Question 5: What are contract termination conditions? – In other words, before you start, learn how to finish. Things may turn sour, so it is necessary to be aware of what your partner may demand in case you decide to cut the relationship. Find out more about the termination period and termination notice, as well as any fees that the company may be subject to.

EOR vs EasyStaff

An important thing to keep in mind is that EORs primarily support full-time employment. Although working with an EOR is easier than setting up your own HQs abroad solely for the purpose of hiring, often what your company may need is not staff but contractors that will build an MVP or set up a minimal working environment to introduce your product to a new country.

If you are looking for a simpler solution to help you transfer payment to your individual contractors overseas, then EasyStaff has you covered. EasyStaff is a freelance management platform that works globally. EasyStaff allows companies to pay their employees and contractors anywhere in the world in just a couple of clicks.

EasyStaff acts as an intermediary between a company and its worker, either part-time or full-time. For business, EasyStaff is a B2B partner. For workers, it is an employer. EasyStaff provides closing documents to both parties, so companies and employees are able to legally declare their income and spending.

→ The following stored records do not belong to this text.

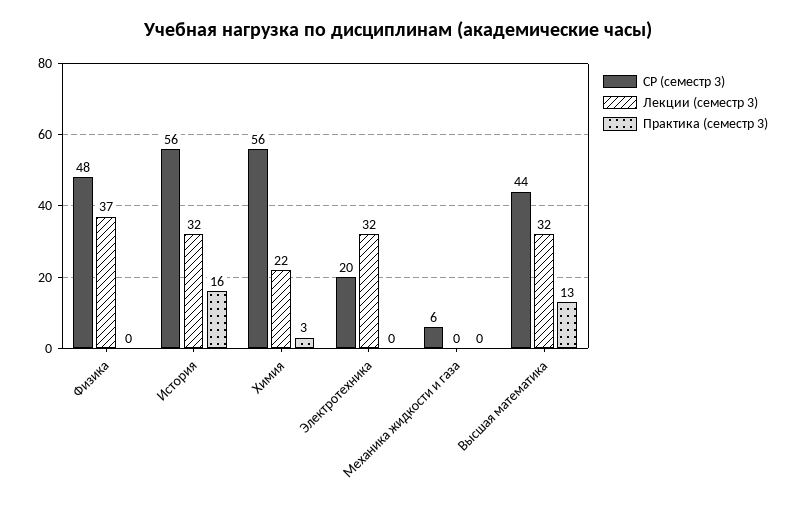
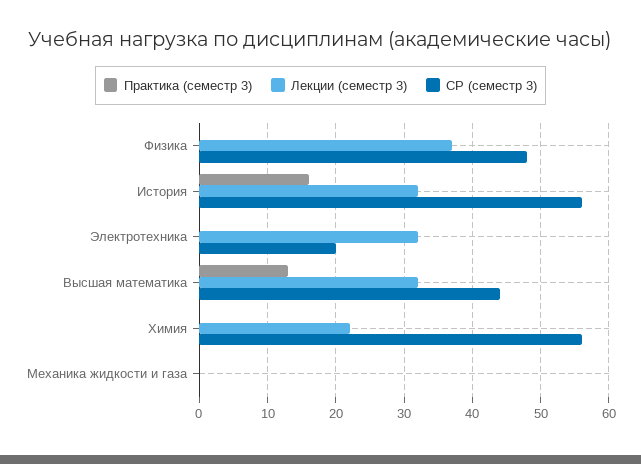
  {
    "СР (семестр 3)": {
      "Физика": 48,
      "История": 56,
      "Химия": 56,
      "Электротехника": 20,
-     "Механика жидкости и газа": 6,
+     "Механика жидкости и газа": 0,
      "Высшая математика": 44
    },
    "Лекции (семестр 3)": {
      "Физика": 37,
      "История": 32,
      "Химия": 22,
      "Электротехника": 32,
      "Механика жидкости и газа": 0,
      "Высшая математика": 32
    },
    "Практика (семестр 3)": {
      "Физика": 0,
      "История": 16,
-     "Химия": 3,
+     "Химия": 0,
      "Электротехника": 0,
      "Механика жидкости и газа": 0,
      "Высшая математика": 13
    }
  }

EasyStaff is one of the fastest ways to cross borders and grow internationally. Finding more affordable workforce, establishing presence overseas, or relocating part of staff is easy with EasyStaff.

Conclusion

  • Employer of Record, or EOR, is a safe and scalable solution for businesses that want to expand internationally and build a virtual office elsewhere.
  • EOR’s primary task is to carry the responsibility to comply with local employment regulations, thus freeing the actual employer from the burden.
  • An EOR is a company’s partner. It is only natural that businesses need to double check what EORs offer and how compliant they are.
  • Although EORs save time and effort, they are not a one-for-all solution. If business expansion is on a budget, a great — and cost-efficient — the solution is EasyStaff.
  • EasyStaff is a freelance management platform that helps companies connect with its employees or project partners globally.
  • EasyStaff provides closing documents to both parties and serves as an intermediary between a company and its employee.